If you aren't familiar with the books or the game, the "Law of Surprise" may come as a bit of a surprise to you in the Nextflix series.
In Episode 4 of The Witcher ("Of Banquets, Bastards and Burials"), the Law of Surprise is first mentioned when a masked knight claims the Law of Surprise to request the Queen's daughter's (Pavetta) hand in marriage, as he claims years early, he had somehow saved King Roegner's life. To repay Duny, the King had offered him the Law of Surprise. The series doesn't go into detail on how he had saved the King's life.
The law can take different forms, but basically dictates that one is expected to offer someone who saved their life a reward of sorts, but one that unknown to both parties. The law can be given as "The first thing that comes to greet you when you return home" or as "What you find at home yet don't expect", which often takes the form of a firstborn child.

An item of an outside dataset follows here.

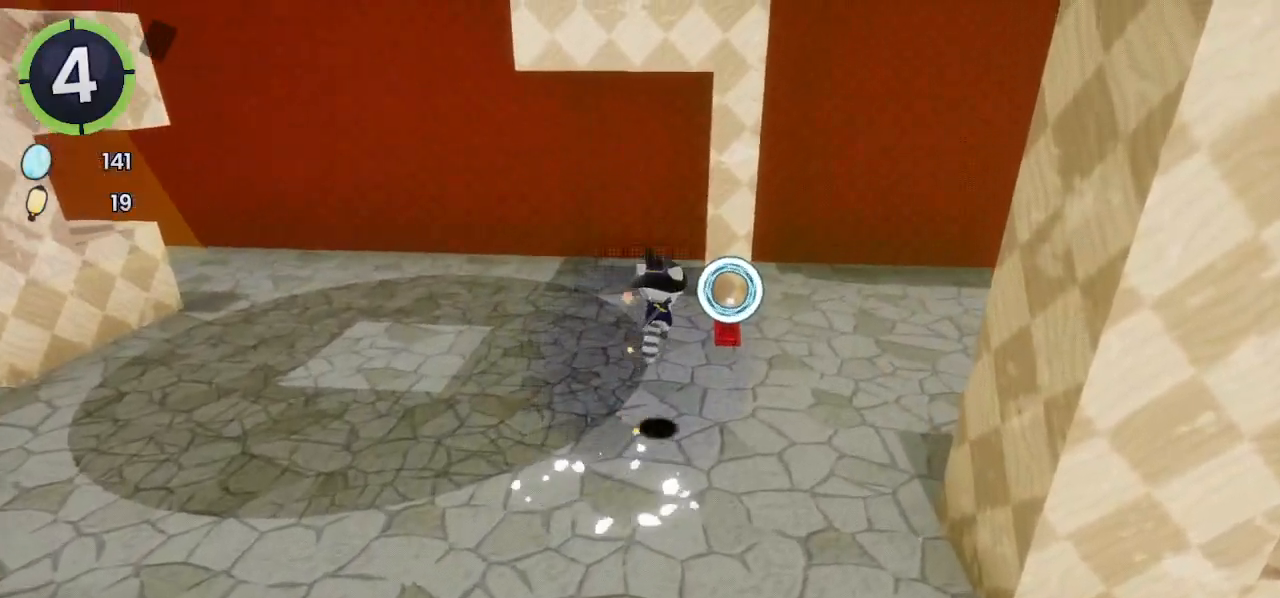
{"buttons": ["CROSS"], "left_stick": "up", "right_stick": "center", "events": [[133, "right_stick", "up-right"], [233, "right_stick", "center"], [333, "L2", "down"], [467, "CROSS", "down"], [467, "L2", "up"]]}
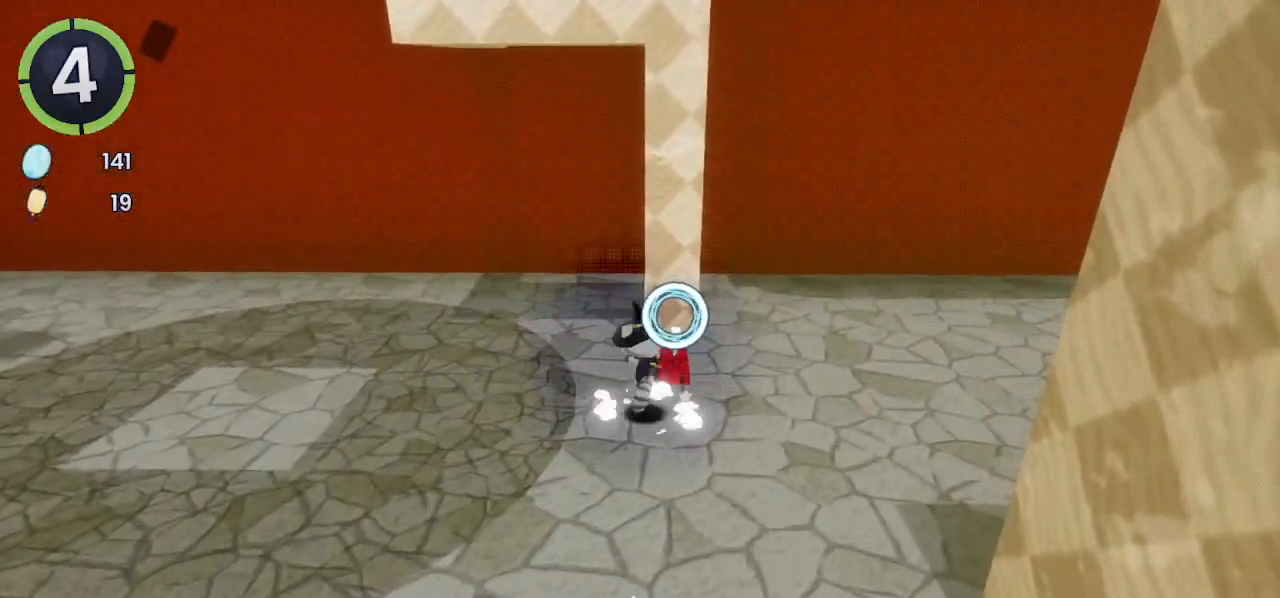
{"buttons": [], "left_stick": "up", "right_stick": "center", "events": [[133, "CROSS", "up"], [367, "CROSS", "down"], [467, "CROSS", "up"]]}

After saving the King's life, the King promised Duny, "Whatever he had left at home without knowing or expecting it", which turned out to be his daughter Pavetta. Duny thusly tried to claim Pavetta's hand in marriage much to the Queen's dismay, as she was hoping to strategically marry Pavetta off to aid her own causes. After a short battle where Geralt saves Duny's life ensues, the Queen reluctantly agrees to allow her daughter to marry Duny, realising that she can't win against the Law of Surprise, which in the Witcher universe has a sort of fate-magic tied to it bringing ill consequences to those who don't pay their dues.
Ironically towards the end of the episode, Geralt claims the Law of Surprise for his own boon after Duny insists on repaying Geralt for saving his life in the battle. This is where Princess Ciri becomes fated to Geralt as Pavetta was already pregnant with her, unbeknownst to Duny at the time.